Non è una semplice richiesta di chiarimenti, ma un passo formale che può avere conseguenze pesanti. La Commissione europea ha avviato un procedimento ufficiale contro Shein, aprendo un fascicolo che intreccia contenuti illegali, protezione dei minori, trasparenza algoritmica e possibili dinamiche di dipendenza digitale. Il quadro normativo di riferimento è il Digital Services Act (DSA), il regolamento che impone obblighi stringenti alle grandi piattaforme online attive nel mercato europeo.
Il fronte più critico riguarda la presunta vendita di prodotti illegali, inclusi contenuti che potrebbero rientrare nella categoria del materiale di abuso sessuale su minori. Un’accusa che sposta l’attenzione dalla semplice conformità commerciale alla capacità concreta della piattaforma di intercettare, bloccare e rimuovere contenuti gravemente illeciti. In base al DSA, servizi di queste dimensioni devono dimostrare di avere sistemi efficaci di mitigazione dei rischi sistemici, soprattutto quando coinvolgono utenti vulnerabili.
Ma l’indagine non si ferma alla tipologia dei prodotti. Bruxelles guarda anche all’architettura dell’esperienza utente. Secondo le contestazioni, l’app sarebbe strutturata per favorire interazioni ripetitive e potenzialmente compulsive, attraverso meccanismi di ricompensa digitale come punti, premi e check-in quotidiani. Elementi che trasformano lo shopping in un ciclo continuo di stimoli e gratificazioni, aumentando il tempo trascorso sulla piattaforma.

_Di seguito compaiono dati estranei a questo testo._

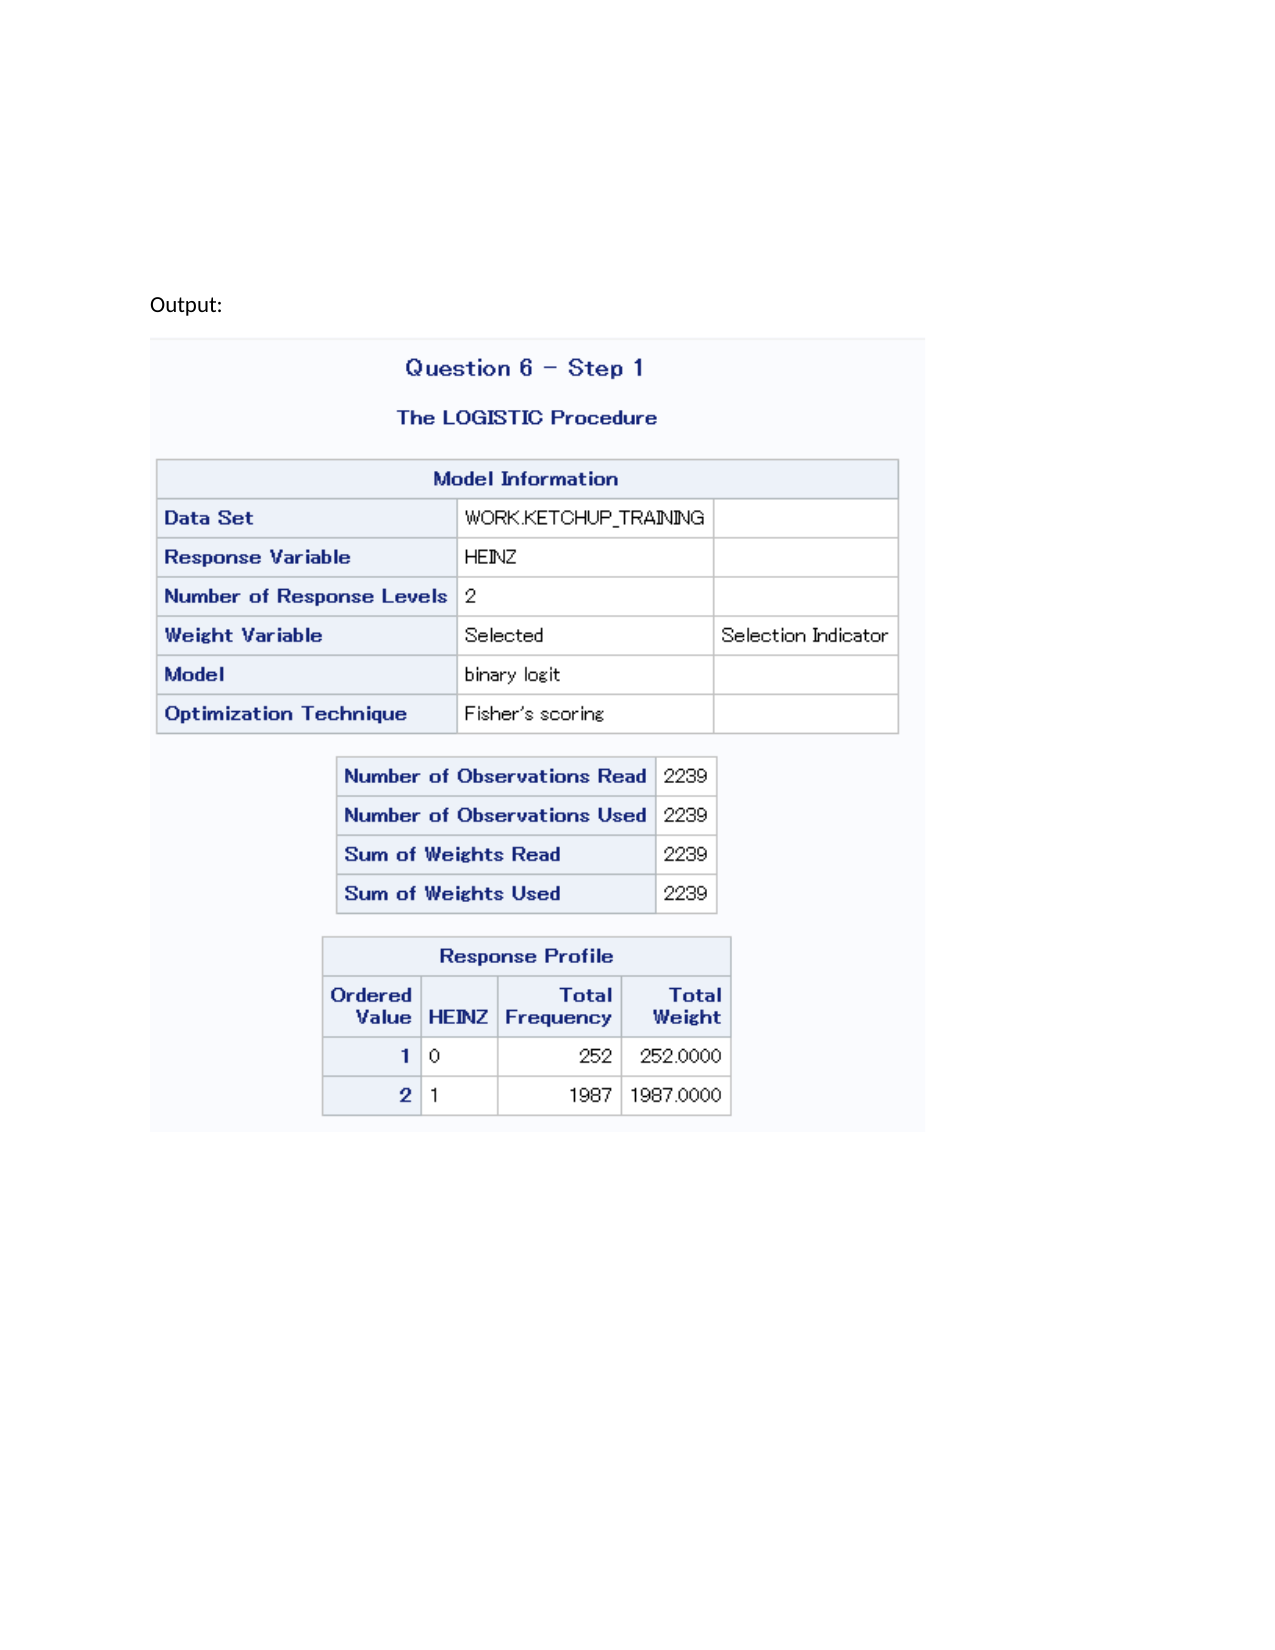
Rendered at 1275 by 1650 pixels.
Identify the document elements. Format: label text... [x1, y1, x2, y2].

Algoritmi, profilazione e obblighi di trasparenza
Un altro asse centrale del procedimento riguarda i sistemi di raccomandazione. Il Digital Services Act stabilisce che piattaforme come Shein debbano rendere pubblici i principali parametri che determinano il funzionamento degli algoritmi di suggerimento. Inoltre, devono offrire almeno un’opzione facilmente accessibile che non sia basata sulla profilazione dell’utente. La Commissione intende verificare se tali obblighi siano stati rispettati in modo effettivo e comprensibile. La trasparenza algoritmica non è un dettaglio tecnico, ma un pilastro del nuovo modello europeo di regolazione digitale: l’utente deve poter capire perché vede determinati contenuti e avere un’alternativa meno personalizzata.
L’azione odierna si inserisce in un percorso già avviato. In precedenza erano state inviate a Shein tre richieste di informazioni, datate 28 giugno 2024, 6 febbraio 2025 e 26 novembre 2025, tutte focalizzate su tutela dei consumatori, protezione dei minori e conformità al DSA. Evidentemente, le risposte fornite non hanno chiuso i dubbi. Ora l’indagine proseguirà con ulteriori richieste di dati, attività di monitoraggio e possibili audizioni. La durata non è predeterminata: dipenderà dalla complessità delle verifiche e dal livello di collaborazione dell’azienda.